General characteristics
- Class & type: ship of the line
- Tonnage: 700 tons
- Length: 117 French feet
- Beam: 29½ French feet
- Draught: 13 French feet
- Depth of hold: 12 French feet
- Decks: 2 gun decks
- Complement: 275, +5 officers
- Armament: 38 guns:; 4 × 18-pounder long guns + 18 × 12-pounder long guns on lower deck; 10 × 8-pounder long guns + 6 × 7-pounder or 5-pounder long guns on upper deck;
- Armour: Timber

= French ship Lune (1641) =

Ship of the line of the French Navy (1641-1664)

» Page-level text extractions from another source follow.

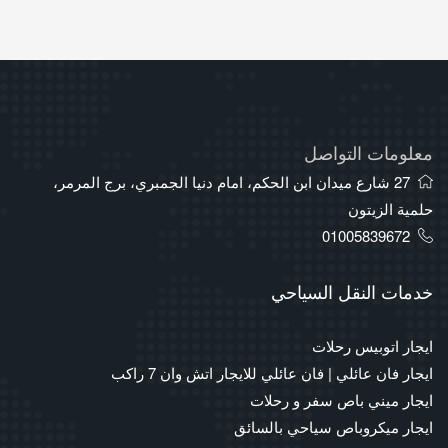
معلومات التواصل
27 شارع ميدان ابن الحكم، امام دنيا الجمبري، برج المرمر،
حلمية الزيتون
01005839672
خدمات النقل السياحي
ايجار اتوبيس رحلات
ايجار فان عائلي | فان عائلي للايجار اتش وان 7 راكب
ايجار ميني باص سفر و رحلات
ايجار ميكروباص سياحي بالسائق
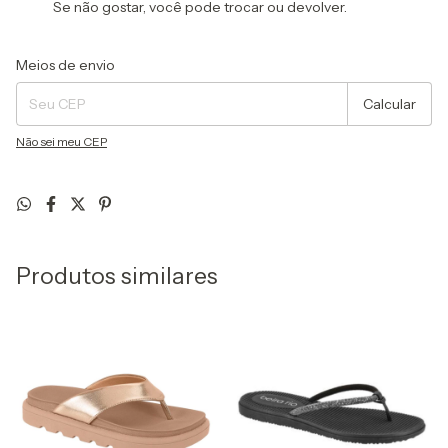
Se não gostar, você pode trocar ou devolver.
Entregas para o CEP:
Alterar CEP
Meios de envio
Calcular
Não sei meu CEP
Produtos similares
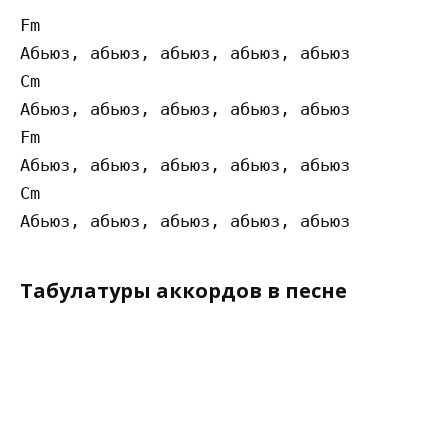
Fm

Абьюз, абьюз, абьюз, абьюз, абьюз

Cm

Абьюз, абьюз, абьюз, абьюз, абьюз

Fm

Абьюз, абьюз, абьюз, абьюз, абьюз

Cm

Табулатуры аккордов в песне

Lune was a 38-gun ship of the line of the French Royal Navy, the first ship of the line to be built at the new state dockyard at Île d'Indret near Nantes, designed by Deviot and constructed by the Dutch shipwright Jan Gron (usually called Jean de Werth in French). She and her sister were two-deckers, with a mixture of bronze guns on both gun decks.
Lune took part in the Battle of Orbetello on 14 June 1646, as the flagship of Vice-amiral Louis Foucault de Saint-Germain-Beaupré, Comte de Daugnon, in the Battle of Castellammare on 21/22 December 1647, and in the Battle of Pertuis d'Antioche on 8 August 1652. She sailed on 9 November 1664 from Toulon for the Hyères Islands while carrying troops of the 1st Regiment of Picardy, but a half-hour after sailing she suddenly broke apart at the head and sank "like a marble", with only 60 survivors from over 600 aboard. The wreck of Lune was rediscovered by Paul-Henri Nargeolet on 15 May 1993.